BACKGROUND: Recent epidemiological studies indicate early-life exposure to pollution particulate is associated with adverse neurodevelopmental outcomes. The need is arising to evaluate the risks conferred by individual components and sources of air pollution to provide a framework for the regulation of the most relevant components for public health protection. Previous studies in rodent models have shown diesel particulate matter has neurotoxic potential and could be a health concern for neurodevelopment. The present study shows an evaluation of pathological and protracted behavioral alterations following neonatal exposure to aerosolized diesel exhaust particles (NIST SRM 1650b).
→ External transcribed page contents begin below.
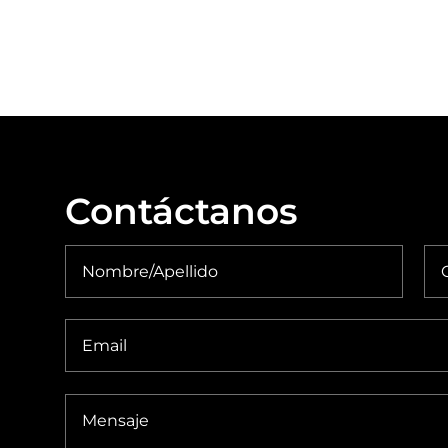
Contáctanos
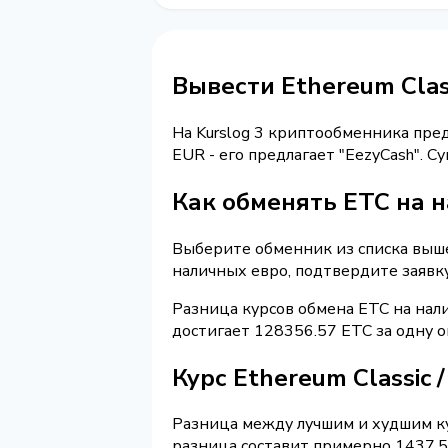
Вывести Ethereum Clas
На Kurslog 3 криптообменника пре
EUR - его предлагает "EezyCash". 
Как обменять ETC на 
Выберите обменник из списка выше 
наличных евро, подтвердите заявк
Разница курсов обмена ETC на нал
достигает 128356.57 ETC за одну 
Курс Ethereum Classic
Разница между лучшим и худшим ку
разница составит примерно 1437.53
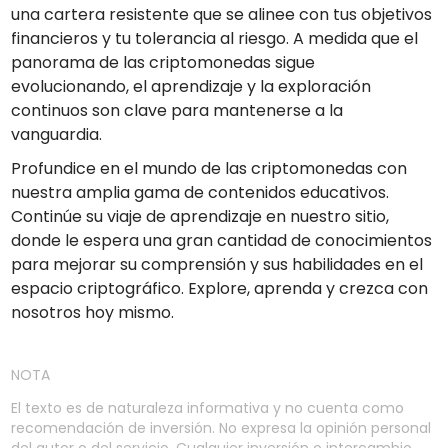
una cartera resistente que se alinee con tus objetivos
financieros y tu tolerancia al riesgo. A medida que el
panorama de las criptomonedas sigue
evolucionando, el aprendizaje y la exploración
continuos son clave para mantenerse a la
vanguardia.
Profundice en el mundo de las criptomonedas con
nuestra amplia gama de contenidos educativos.
Continúe su viaje de aprendizaje en nuestro sitio,
donde le espera una gran cantidad de conocimientos
para mejorar su comprensión y sus habilidades en el
espacio criptográfico. Explore, aprenda y crezca con
nosotros hoy mismo.
NOTA
El texto es de naturaleza informativa y no cuenta como
recomendación de inversión. No expresa la opinión personal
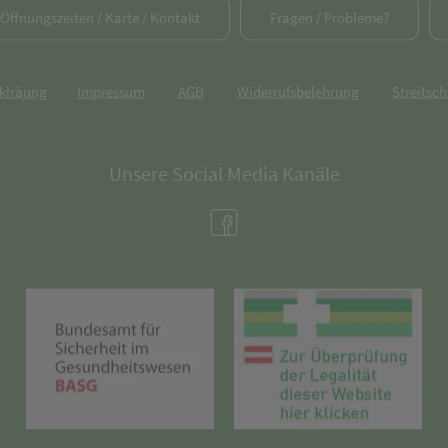
/ Öffnungszeiten / Karte / Kontakt
Fragen / Probleme?
rklräung
Impressum
AGB
Widerrufsbelehrung
Streitsch
Unsere Social Media Kanäle
(öffnet in neuem Tab)
(öffnet in neuem Tab)
(öff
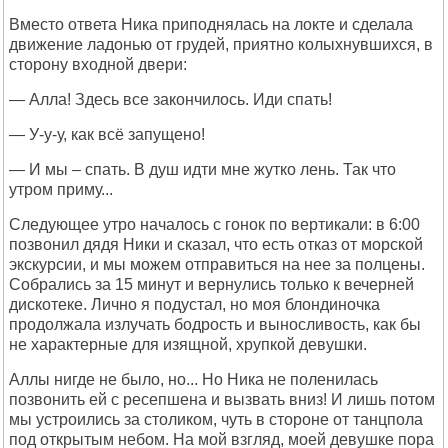
Вместо ответа Ника приподнялась на локте и сделала
движение ладонью от грудей, приятно колыхнувшихся, в
сторону входной двери:
— Алла! Здесь все закончилось. Иди спать!
— У-у-у, как всё запущено!
— И мы – спать. В душ идти мне жутко лень. Так что
утром приму...
Следующее утро началось с гонок по вертикали: в 6:00
позвонил дядя Ники и сказал, что есть отказ от морской
экскурсии, и мы можем отправиться на нее за полцены.
Собрались за 15 минут и вернулись только к вечерней
дискотеке. Лично я подустал, но моя блондиночка
продолжала излучать бодрость и выносливость, как бы
не характерные для изящной, хрупкой девушки.
Аллы нигде не было, но... Но Ника не поленилась
позвонить ей с ресепшена и вызвать вниз! И лишь потом
мы устроились за столиком, чуть в стороне от танцпола
под открытым небом. На мой взгляд, моей девушке пора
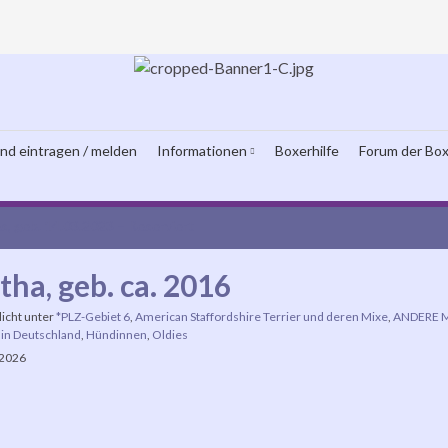
und eintragen / melden
Informationen
Boxerhilfe
Forum der Box
s, geb. 14.03.2023 – Reserviert
tha, geb. ca. 2016
licht unter
*PLZ-Gebiet 6
,
American Staffordshire Terrier und deren Mixe
,
ANDERE M
in Deutschland
,
Hündinnen
,
Oldies
 2026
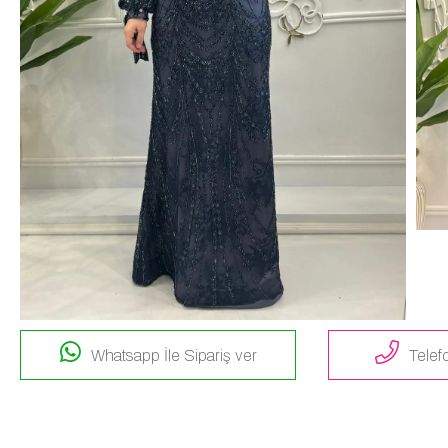
Whatsapp İle Sipariş ver
Telefo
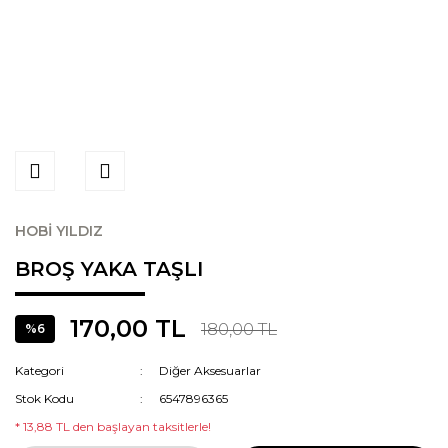
HOBİ YILDIZ
BROŞ YAKA TAŞLI
170,00 TL
180,00 TL
%6
Kategori
Diğer Aksesuarlar
Stok Kodu
6547896365
* 13,88 TL den başlayan taksitlerle!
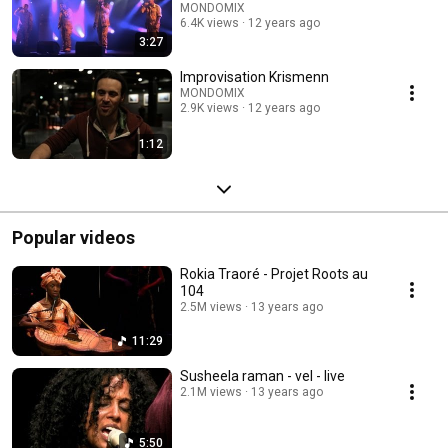
MONDOMIX
6.4K views
12 years ago
3:27
Improvisation Krismenn
MONDOMIX
2.9K views
12 years ago
1:12
Popular videos
Rokia Traoré - Projet Roots au
104
2.5M views
13 years ago
11:29
Susheela raman - vel - live
2.1M views
13 years ago
5:50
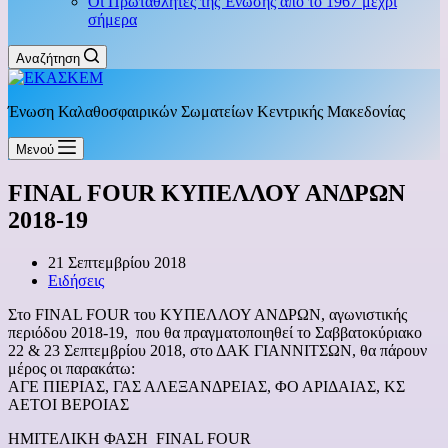
Οι Πρωταθλητές της Ένωσης από το 1967 μέχρι
σήμερα
Αναζήτηση
Ένωση Καλαθοσφαιρικών Σωματείων Κεντρικής Μακεδονίας
Μενού
FINAL FOUR ΚΥΠΕΛΛΟΥ ΑΝΔΡΩΝ
2018-19
21 Σεπτεμβρίου 2018
Ειδήσεις
Στο FINAL FOUR του ΚΥΠΕΛΛΟΥ ΑΝΔΡΩΝ, αγωνιστικής
περιόδου 2018-19, που θα πραγματοποιηθεί το Σαββατοκύριακο
22 & 23 Σεπτεμβρίου 2018, στο ΔΑΚ ΓΙΑΝΝΙΤΣΩΝ, θα πάρουν
μέρος οι παρακάτω:
ΑΓΕ ΠΙΕΡΙΑΣ, ΓΑΣ ΑΛΕΞΑΝΔΡΕΙΑΣ, ΦΟ ΑΡΙΔΑΙΑΣ, ΚΣ
ΑΕΤΟΙ ΒΕΡΟΙΑΣ
ΗΜΙΤΕΛΙΚΗ ΦΑΣΗ FINAL FOUR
The particular behavioral focus was on temporal control learning, a broad and fundamental cognitive domain in which reward delivery is contingent on a fixed interval schedule. For this purpose, C57BL/6 J mice were exposed to aerosolized NIST SRM 1650b, a well-characterized diesel particulate material, from postnatal days 4-7 and 10-13, for four hours per day. Pathological features, including glial fibrillary-acidic protein, myelin basic protein expression in the corpus callosum, and ventriculomegaly, as well as learning alterations were measured to determine the extent to which NIST SRM 1650b would induce developmental neurotoxicity. RESULTS: Twenty-four hours following exposure significant increases in glial-fibrillary acidic protein (GFAP) in the corpus callosum and cortex of exposed male mice were present. Additionally, the body weights of juvenile and early adult diesel particle exposed males were lower than controls, although the difference was not statistically significant. No treatment-related differences in males or females on overall locomotor activity or temporal learning during adulthood were observed in response to diesel particulate exposure. CONCLUSION: While some sex and regional-specific pathological alterations in GFAP immunoreactivity suggestive of an inflammatory reaction to SRM 1650b were observed, the lack of protracted behavioral and pathological deficits suggests further clarity is needed on the developmental effects of diesel emissions prior to enacting regulatory guidelines.